Kicking and Screaming: Lebanon and Future War with Israel
By Garrett Khoury Special to Ya Libnan Militias, “The Resistance,” terror groups, and liberation organizations. What do they all have in common for Lebanon?
They all serve to undermine the state and drag Lebanon towards inevitable recurring conflicts with Israel.
Recent reports on the launching of rockets from Lebanon into Israel have brought the issue of Lebanon’s weak internal security services back to the forefront of Middle East policy circles. The usual suspects, Hezbollah and the Popular Front for the Liberation of Palestine-General Command (PFLP-GC), have denied any involvement in the attacks, and Israel sources have pointed towards the culprits possibly being a new pro-Saudi group called the “Jihad Movement for Gaza,” operating from the Ain al-Hilweh camp in Sidon. If true, this group represents a new factor in the proxy war being fought by numerous countries, especially Saudi Arabia and Iran, for control over Lebanese politics and territory. Reports of a possible kidnapping of an Israeli soldier, similar to that which started the 2006 war with Hezbollah, point towards the possibility of growing tensions along the border with Israel.
For all the trouble Lebanon went through to elect an acceptable President for the republic, little has changed in the way of strength of the Lebanese state.
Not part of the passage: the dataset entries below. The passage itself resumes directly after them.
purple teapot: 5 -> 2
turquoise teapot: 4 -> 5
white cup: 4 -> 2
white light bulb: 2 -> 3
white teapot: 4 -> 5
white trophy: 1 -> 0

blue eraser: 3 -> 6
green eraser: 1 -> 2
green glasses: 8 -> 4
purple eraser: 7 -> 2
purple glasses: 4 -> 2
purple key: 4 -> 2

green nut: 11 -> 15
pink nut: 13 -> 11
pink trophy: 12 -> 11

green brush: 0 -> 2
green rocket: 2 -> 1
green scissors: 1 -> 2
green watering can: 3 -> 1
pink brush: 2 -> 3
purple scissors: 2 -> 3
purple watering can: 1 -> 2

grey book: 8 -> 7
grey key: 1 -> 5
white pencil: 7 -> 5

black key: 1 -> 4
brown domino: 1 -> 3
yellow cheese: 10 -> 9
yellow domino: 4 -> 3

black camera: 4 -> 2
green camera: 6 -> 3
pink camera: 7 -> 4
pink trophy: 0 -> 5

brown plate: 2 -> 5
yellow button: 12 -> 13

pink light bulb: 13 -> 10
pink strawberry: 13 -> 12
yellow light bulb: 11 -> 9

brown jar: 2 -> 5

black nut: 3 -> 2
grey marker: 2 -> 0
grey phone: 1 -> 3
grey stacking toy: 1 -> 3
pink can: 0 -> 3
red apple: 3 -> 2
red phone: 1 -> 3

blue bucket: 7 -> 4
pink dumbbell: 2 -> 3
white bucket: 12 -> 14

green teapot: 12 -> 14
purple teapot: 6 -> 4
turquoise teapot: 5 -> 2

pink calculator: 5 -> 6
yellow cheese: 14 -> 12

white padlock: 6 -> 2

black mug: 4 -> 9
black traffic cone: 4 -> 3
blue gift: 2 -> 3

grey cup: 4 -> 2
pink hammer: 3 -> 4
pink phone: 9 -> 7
Rogue groups, operating from Lebanese territory, dictate the foreign policy of the state with their attacks on Israeli territory. In the case of the Palestinian militias, they lash out from the relative safety of the camps against Israel to show they are not an impotent force. Also, the communal strife within the camps often spills outside of them, into the cities, such as the fighting between Fatah and Jund al-Sham. For others, such as Hezbollah, they stock arms and perpetrate random attacks in the name of “the resistance.” The PFLP-GC maintains, with Syrian aid, a well armed and trained force that operates from bases fortified with anti-aircraft weaponry, artillery, and supposedly even armored vehicles. The stocks and capabilities of Hezbollah are unknown to few. Such facts do not lend themselves to being evidence of an effective state.
How does Lebanon reassert its sovereignty over its land? Sovereignty over a territorial claim is what makes a state a state, yet Lebanon cannot claim to have this. What can the Republic do?
One doesn’t have to look far to find what Lebanon’s options are. Jordan faced very much the same predicament in 1970, when the Yasser Arafat led PLO was operating as a state-within-a-state, attacking Israel (which inevitably drew a military response) and putting Jordanians themselves under a state of siege. King Hussein saw the writing on the wall: either he could act decisively, or watch as his nation was carved up by militants. He chose to act, and crushed the PLO while he had the strength. But is this really the answer for Lebanon? Thousands were killed in what became known as “Black September” in Jordan. As a nation that in the last forty years has endured civil wars and occupation by various local powers, is Lebanon ready to make the sort of sacrifices necessary to vigorously reassert central government control?
It would not be a horrible thing to say no to the military option. But it would indeed be wrong to say that Lebanon should go on with maintaining the status quo. Bringing the militias, terrorist groups, or whatever they may be called, under control is essential to the survival of the Lebanese state. Whether through diplomatic means or otherwise, the state must reign in the actions of renegade and non-state actors in Lebanon. It is in the State’s best interest; not doing so jeopardizes not only Lebanon’s internal security, but also makes it vulnerable to reprisal attacks by its neighbors. The Palestinians must remember that they are in Lebanon, and are therefore subject to the laws of the State. This also applies to Hezbollah and other Lebanese armed parties. Nations who find it prudent to fight proxy wars via various forces in Lebanon should resign themselves to having to having to solve their disputes through more direct means.